Edit your queries more easily
Let’s face it: For as good as Assistant may be at understanding what you’re asking, it sometimes gets it wrong (and by “sometimes,” I mean “shockingly often, even if you don’t have a total mush-mouth”). The new Assistant has a handy way to correct its misinterpretations, though, without forcing you to start over and issue your command again with the desperate hope that it understands you the second time.
With any command that results in an on-screen answer, you’ll see the words you uttered — as Assistant interpreted them — at the top of the Assistant interface, right next to your profile picture. You’d probably never realize it, but you can actually tap those words. And once you do, a keyboard will pop up with your full query in a box, where you can then tweak it as needed.
In some cases, when Assistant thinks it might’ve misunderstood you, it’ll actually even underline part of your query and put an “Edit” command (complete with a pencil icon) below it.

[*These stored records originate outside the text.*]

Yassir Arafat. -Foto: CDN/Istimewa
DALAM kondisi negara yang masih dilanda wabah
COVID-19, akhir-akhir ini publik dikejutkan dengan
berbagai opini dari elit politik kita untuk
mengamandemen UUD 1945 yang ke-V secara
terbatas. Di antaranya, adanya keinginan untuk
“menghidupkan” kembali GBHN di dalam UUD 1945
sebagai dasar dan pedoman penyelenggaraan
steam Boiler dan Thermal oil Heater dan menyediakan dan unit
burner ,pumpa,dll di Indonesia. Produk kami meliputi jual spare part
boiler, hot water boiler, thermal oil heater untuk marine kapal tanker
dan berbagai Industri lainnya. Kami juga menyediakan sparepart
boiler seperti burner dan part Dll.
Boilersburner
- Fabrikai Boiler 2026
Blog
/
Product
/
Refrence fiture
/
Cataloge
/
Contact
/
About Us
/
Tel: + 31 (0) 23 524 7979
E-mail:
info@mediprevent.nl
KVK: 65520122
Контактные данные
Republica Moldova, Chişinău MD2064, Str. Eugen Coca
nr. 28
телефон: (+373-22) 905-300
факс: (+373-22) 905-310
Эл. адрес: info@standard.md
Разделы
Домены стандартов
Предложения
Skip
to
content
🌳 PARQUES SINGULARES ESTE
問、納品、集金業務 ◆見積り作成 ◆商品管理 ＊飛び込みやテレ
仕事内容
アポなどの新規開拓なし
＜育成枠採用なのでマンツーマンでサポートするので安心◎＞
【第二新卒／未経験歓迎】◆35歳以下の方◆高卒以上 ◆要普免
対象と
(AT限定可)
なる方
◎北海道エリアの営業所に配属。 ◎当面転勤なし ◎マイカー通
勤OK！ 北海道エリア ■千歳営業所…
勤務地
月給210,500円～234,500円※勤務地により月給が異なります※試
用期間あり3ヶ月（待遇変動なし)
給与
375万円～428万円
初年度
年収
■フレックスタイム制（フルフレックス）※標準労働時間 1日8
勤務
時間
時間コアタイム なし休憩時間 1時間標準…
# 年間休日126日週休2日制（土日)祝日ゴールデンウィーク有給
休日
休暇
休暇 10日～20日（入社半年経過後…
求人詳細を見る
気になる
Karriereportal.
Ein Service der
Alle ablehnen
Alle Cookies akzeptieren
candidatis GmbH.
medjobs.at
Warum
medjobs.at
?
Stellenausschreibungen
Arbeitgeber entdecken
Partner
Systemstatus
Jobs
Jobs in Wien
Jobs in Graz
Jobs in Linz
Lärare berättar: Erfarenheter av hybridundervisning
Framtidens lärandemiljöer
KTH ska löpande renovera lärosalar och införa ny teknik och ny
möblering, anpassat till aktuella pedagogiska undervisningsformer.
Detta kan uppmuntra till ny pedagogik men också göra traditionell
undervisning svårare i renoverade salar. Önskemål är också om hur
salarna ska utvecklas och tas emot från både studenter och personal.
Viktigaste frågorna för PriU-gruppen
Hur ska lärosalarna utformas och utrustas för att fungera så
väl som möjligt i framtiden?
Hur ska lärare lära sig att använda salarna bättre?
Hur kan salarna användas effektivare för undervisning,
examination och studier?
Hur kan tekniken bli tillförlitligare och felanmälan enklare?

But even when that prompt doesn’t appear, all it takes is a quick tap of the text to refine your command.
So there ya have it: tons of new tricks to try with Google’s new and improved Assistant. Now, let’s be realistic: None of this stuff is gonna dramatically change your life. You’re still gonna be tapping your screen for most things, most of the time. But Assistant’s newfound capabilities could genuinely be useful in certain circumstances — and once you get in the habit of using ’em, you’ll almost certainly rely on Assistant more than you did before.
That’s a win for Google, without a doubt — and with every second saved, it’s a win for you, too. And just think: You didn’t even have to flail to get here.